StackOverflow https://stackoverflow.com/questions/22892183

Вопрос

I was hoping someone could enlighten me as to the following, seemingly, curious syntax. I would like to understand its potential usefulness or the mechanism that makes the syntax valid.

If you have

char A[] {'a', 'b', 'c'};

then 2[A] == 'c'.

Q1: Is this effect stemming from the parsing rules for expressions that involve access to elements of multi-dimensional built-in arrays? E.g., B[ i ][ j ][ k ].

Q2: What is the rationale behind

int A[][2] {{1, 2}, {3, 4}};

being valid, but

int A[][] {{1, 2}, {3, 4}};

being not? (the error reads Array has incomplete element type 'int[]')

Thanks in advance.

Это было полезно?

Решение

I would like to understand its potential usefulness

It has no use, apart from obfuscation. It's just a quirk of the way [] is defined.

the mechanism that makes the syntax valid

a[b] is defined to be equivalent to *(a+b). Since addition is commutative, this is equivalent to *(b+a), and hence to b[a].

int A[][] {{1, 2}, {3, 4}};

In order to declare an array, the element type must be complete; that is, it must have been fully defined, so that the compiler knows its size.

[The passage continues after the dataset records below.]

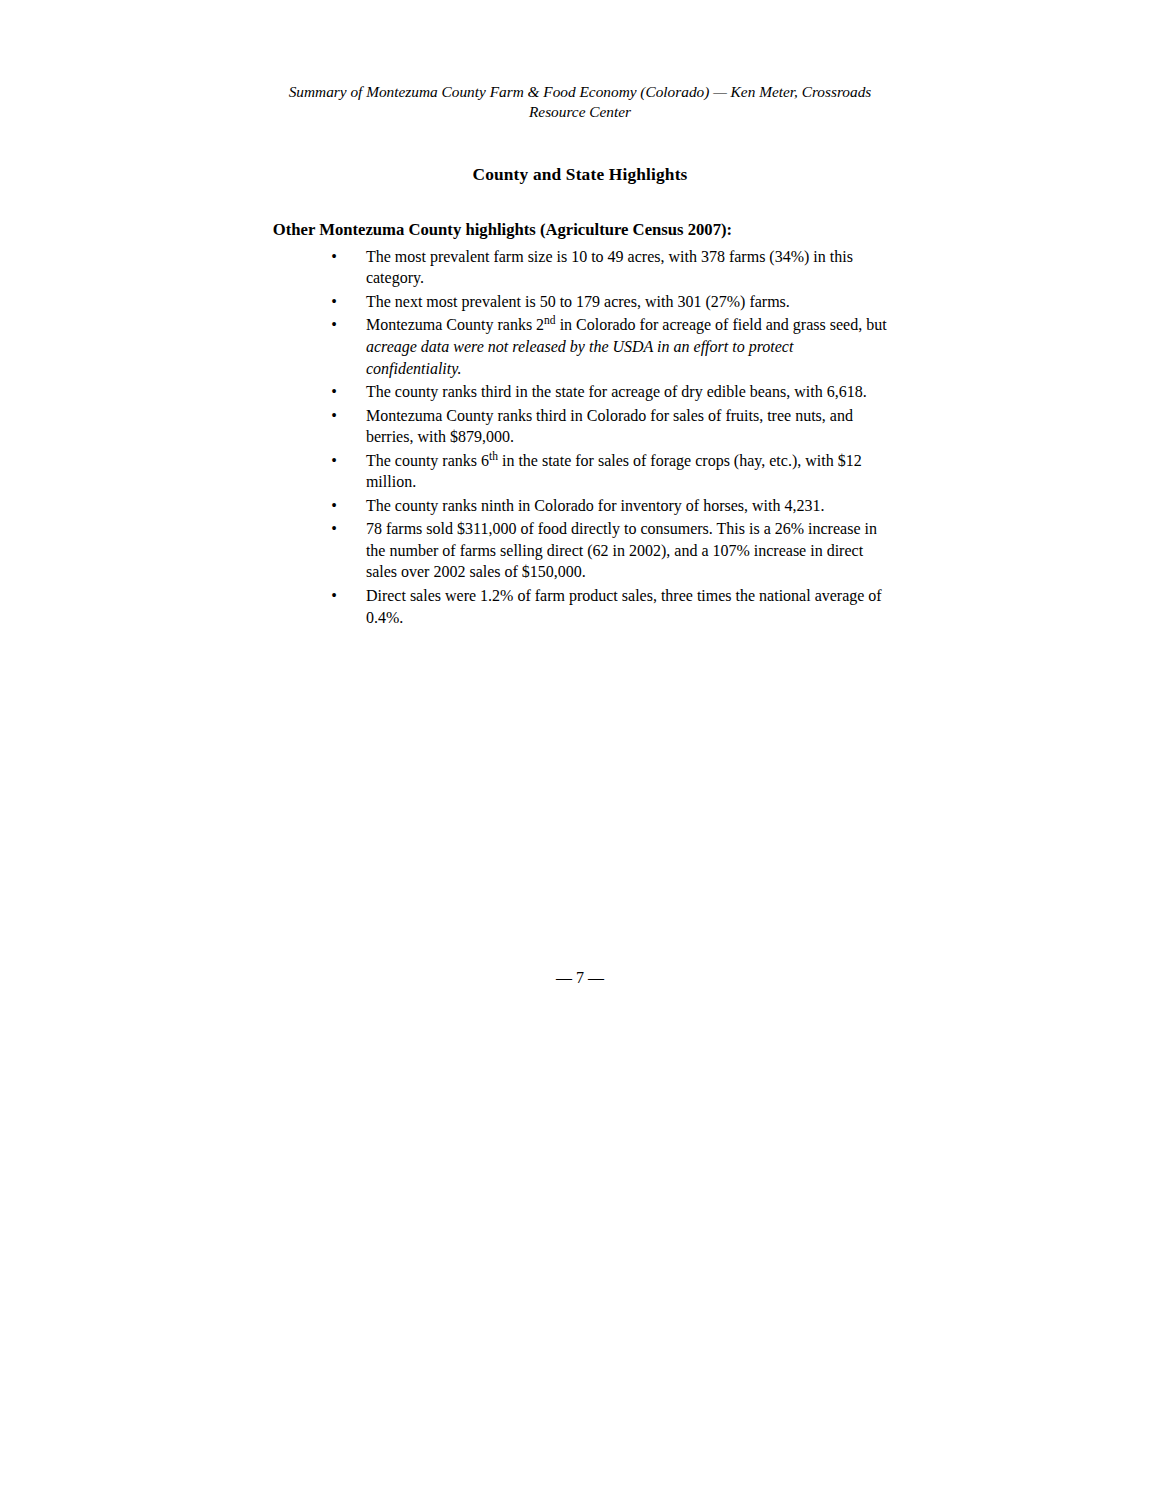Summary of Montezuma County Farm & Food Economy (Colorado) — Ken Meter, Crossroads Resource Center
County and State Highlights
Other Montezuma County highlights (Agriculture Census 2007):
The most prevalent farm size is 10 to 49 acres, with 378 farms (34%) in this category.
The next most prevalent is 50 to 179 acres, with 301 (27%) farms.
Montezuma County ranks 2nd in Colorado for acreage of field and grass seed, but acreage data were not released by the USDA in an effort to protect confidentiality.
The county ranks third in the state for acreage of dry edible beans, with 6,618.
Montezuma County ranks third in Colorado for sales of fruits, tree nuts, and berries, with $879,000.
The county ranks 6th in the state for sales of forage crops (hay, etc.), with $12 million.
The county ranks ninth in Colorado for inventory of horses, with 4,231.
78 farms sold $311,000 of food directly to consumers. This is a 26% increase in the number of farms selling direct (62 in 2002), and a 107% increase in direct sales over 2002 sales of $150,000.
Direct sales were 1.2% of farm product sales, three times the national average of 0.4%.
— 7 —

Otherwise, the compiler can't know how the elements are arranged in memory, so can't generate the pointer arithmetic needed to access them. The size of the array itself can be left unspecified, since that's not needed to access the elements.

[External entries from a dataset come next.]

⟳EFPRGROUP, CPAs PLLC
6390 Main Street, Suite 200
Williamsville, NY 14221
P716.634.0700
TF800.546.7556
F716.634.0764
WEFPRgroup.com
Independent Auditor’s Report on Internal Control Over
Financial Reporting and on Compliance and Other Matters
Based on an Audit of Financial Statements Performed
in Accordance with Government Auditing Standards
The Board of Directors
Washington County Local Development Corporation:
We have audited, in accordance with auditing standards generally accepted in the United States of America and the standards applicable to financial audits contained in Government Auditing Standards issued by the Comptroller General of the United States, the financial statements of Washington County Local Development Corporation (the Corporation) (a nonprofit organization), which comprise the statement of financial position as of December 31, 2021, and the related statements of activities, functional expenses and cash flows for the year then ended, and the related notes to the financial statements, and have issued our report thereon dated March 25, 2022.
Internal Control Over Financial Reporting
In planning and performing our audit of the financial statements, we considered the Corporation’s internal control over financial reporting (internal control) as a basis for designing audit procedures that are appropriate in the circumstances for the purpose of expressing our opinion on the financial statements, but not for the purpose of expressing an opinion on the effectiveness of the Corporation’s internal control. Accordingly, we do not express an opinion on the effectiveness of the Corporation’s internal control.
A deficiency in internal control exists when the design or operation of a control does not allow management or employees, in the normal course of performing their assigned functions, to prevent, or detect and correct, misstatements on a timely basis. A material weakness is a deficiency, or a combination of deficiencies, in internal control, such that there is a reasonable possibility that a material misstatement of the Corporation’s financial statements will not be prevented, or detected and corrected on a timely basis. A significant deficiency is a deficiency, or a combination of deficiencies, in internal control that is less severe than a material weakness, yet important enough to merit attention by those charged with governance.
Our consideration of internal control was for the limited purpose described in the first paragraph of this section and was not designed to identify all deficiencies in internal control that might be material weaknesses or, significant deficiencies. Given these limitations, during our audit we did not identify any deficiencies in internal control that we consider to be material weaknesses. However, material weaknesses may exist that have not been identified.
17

A multi-dimensional array is an array of arrays, and the same rule applies: while the size of the outer array can be left unspecified, the inner array type must be complete. For an array type to be complete, its size must be specified.

Другие советы

It stems from the fact that A[2] is the same as *(A+2), which in turn is the same as *(2+A). Aside from usage to confuse novice programmers, it serves absolutely no useful purpose. But since there probably is SOME code that relies on this, it can't be removed.

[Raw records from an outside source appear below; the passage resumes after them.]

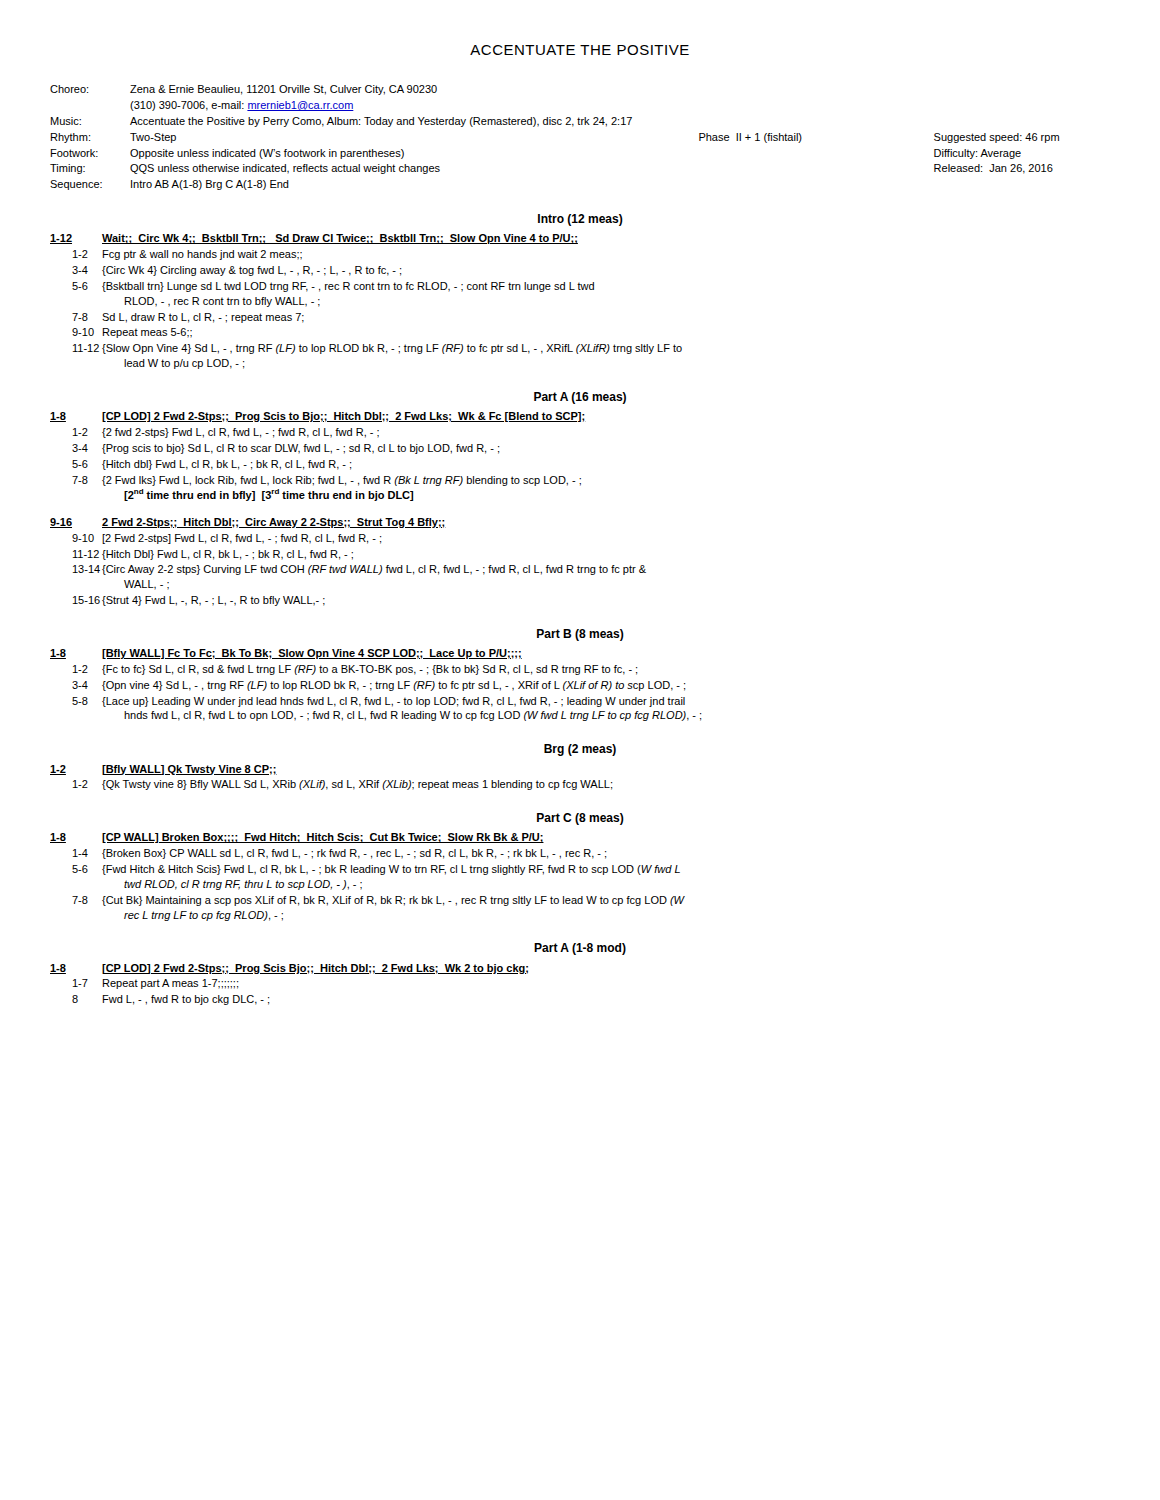ACCENTUATE THE POSITIVE
| Choreo: | Zena & Ernie Beaulieu, 11201 Orville St, Culver City, CA 90230 |
| | (310) 390-7006, e-mail: mrernieb1@ca.rr.com |
| Music: | Accentuate the Positive by Perry Como, Album: Today and Yesterday (Remastered), disc 2, trk 24, 2:17 |
| Rhythm: | Two-Step Phase II + 1 (fishtail) Suggested speed: 46 rpm |
| Footwork: | Opposite unless indicated (W’s footwork in parentheses) Difficulty: Average |
| Timing: | QQS unless otherwise indicated, reflects actual weight changes Released: Jan 26, 2016 |
| Sequence: | Intro AB A(1-8) Brg C A(1-8) End |
Intro (12 meas)
1-12
Wait;; Circ Wk 4;; Bsktbll Trn;; Sd Draw Cl Twice;; Bsktbll Trn;; Slow Opn Vine 4 to P/U;;
1-2
Fcg ptr & wall no hands jnd wait 2 meas;;
3-4
{Circ Wk 4} Circling away & tog fwd L, - , R, - ; L, - , R to fc, - ;
5-6
{Bsktball trn} Lunge sd L twd LOD trng RF, - , rec R cont trn to fc RLOD, - ; cont RF trn lunge sd L twd
RLOD, - , rec R cont trn to bfly WALL, - ;
7-8
Sd L, draw R to L, cl R, - ; repeat meas 7;
9-10
Repeat meas 5-6;;
11-12
{Slow Opn Vine 4} Sd L, - , trng RF (LF) to lop RLOD bk R, - ; trng LF (RF) to fc ptr sd L, - , XRifL (XLifR) trng sltly LF to
lead W to p/u cp LOD, - ;
Part A (16 meas)
1-8
[CP LOD] 2 Fwd 2-Stps;; Prog Scis to Bjo;; Hitch Dbl;; 2 Fwd Lks; Wk & Fc [Blend to SCP];
1-2
{2 fwd 2-stps} Fwd L, cl R, fwd L, - ; fwd R, cl L, fwd R, - ;
3-4
{Prog scis to bjo} Sd L, cl R to scar DLW, fwd L, - ; sd R, cl L to bjo LOD, fwd R, - ;
5-6
{Hitch dbl} Fwd L, cl R, bk L, - ; bk R, cl L, fwd R, - ;
7-8
{2 Fwd lks} Fwd L, lock Rib, fwd L, lock Rib; fwd L, - , fwd R (Bk L trng RF) blending to scp LOD, - ;
[2nd time thru end in bfly] [3rd time thru end in bjo DLC]
9-16
2 Fwd 2-Stps;; Hitch Dbl;; Circ Away 2 2-Stps;; Strut Tog 4 Bfly;;
9-10
[2 Fwd 2-stps] Fwd L, cl R, fwd L, - ; fwd R, cl L, fwd R, - ;
11-12
{Hitch Dbl} Fwd L, cl R, bk L, - ; bk R, cl L, fwd R, - ;
13-14
{Circ Away 2-2 stps} Curving LF twd COH (RF twd WALL) fwd L, cl R, fwd L, - ; fwd R, cl L, fwd R trng to fc ptr &
WALL, - ;
15-16
{Strut 4} Fwd L, -, R, - ; L, -, R to bfly WALL,- ;
Part B (8 meas)
1-8
[Bfly WALL] Fc To Fc; Bk To Bk; Slow Opn Vine 4 SCP LOD;; Lace Up to P/U;;;;
1-2
{Fc to fc} Sd L, cl R, sd & fwd L trng LF (RF) to a BK-TO-BK pos, - ; {Bk to bk} Sd R, cl L, sd R trng RF to fc, - ;
3-4
{Opn vine 4} Sd L, - , trng RF (LF) to lop RLOD bk R, - ; trng LF (RF) to fc ptr sd L, - , XRif of L (XLif of R) to scp LOD, - ;
5-8
{Lace up} Leading W under jnd lead hnds fwd L, cl R, fwd L, - to lop LOD; fwd R, cl L, fwd R, - ; leading W under jnd trail
hnds fwd L, cl R, fwd L to opn LOD, - ; fwd R, cl L, fwd R leading W to cp fcg LOD (W fwd L trng LF to cp fcg RLOD), - ;
Brg (2 meas)
1-2
[Bfly WALL] Qk Twsty Vine 8 CP;;
1-2
{Qk Twsty vine 8} Bfly WALL Sd L, XRib (XLif), sd L, XRif (XLib); repeat meas 1 blending to cp fcg WALL;
Part C (8 meas)
1-8
[CP WALL] Broken Box;;;; Fwd Hitch; Hitch Scis; Cut Bk Twice; Slow Rk Bk & P/U;
1-4
{Broken Box} CP WALL sd L, cl R, fwd L, - ; rk fwd R, - , rec L, - ; sd R, cl L, bk R, - ; rk bk L, - , rec R, - ;
5-6
{Fwd Hitch & Hitch Scis} Fwd L, cl R, bk L, - ; bk R leading W to trn RF, cl L trng slightly RF, fwd R to scp LOD (W fwd L
twd RLOD, cl R trng RF, thru L to scp LOD, - ), - ;
7-8
{Cut Bk} Maintaining a scp pos XLif of R, bk R, XLif of R, bk R; rk bk L, - , rec R trng sltly LF to lead W to cp fcg LOD (W
rec L trng LF to cp fcg RLOD), - ;
Part A (1-8 mod)
1-8
[CP LOD] 2 Fwd 2-Stps;; Prog Scis Bjo;; Hitch Dbl;; 2 Fwd Lks; Wk 2 to bjo ckg;
1-7
Repeat part A meas 1-7;;;;;;;
8
Fwd L, - , fwd R to bjo ckg DLC, - ;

Q1. I don't think so. Note that B[2][3] can be replaced with, something like 3[(B[2])], but no sane person would write that and hope that others would understand it.

Q2. That's just the way the language is defined. The compiler should know the size of all elements except the outermost. It makes writing the compiler easier, because (in theory) the compiler could store away the ready-made content of the array one element at a time. Of course, modern compilers don't necessarily do that, but if you want to write a C or C++ compiler to run on a machine with limited memory, you may wish to do that. It could even be written out to an object file immediately, from that perspective.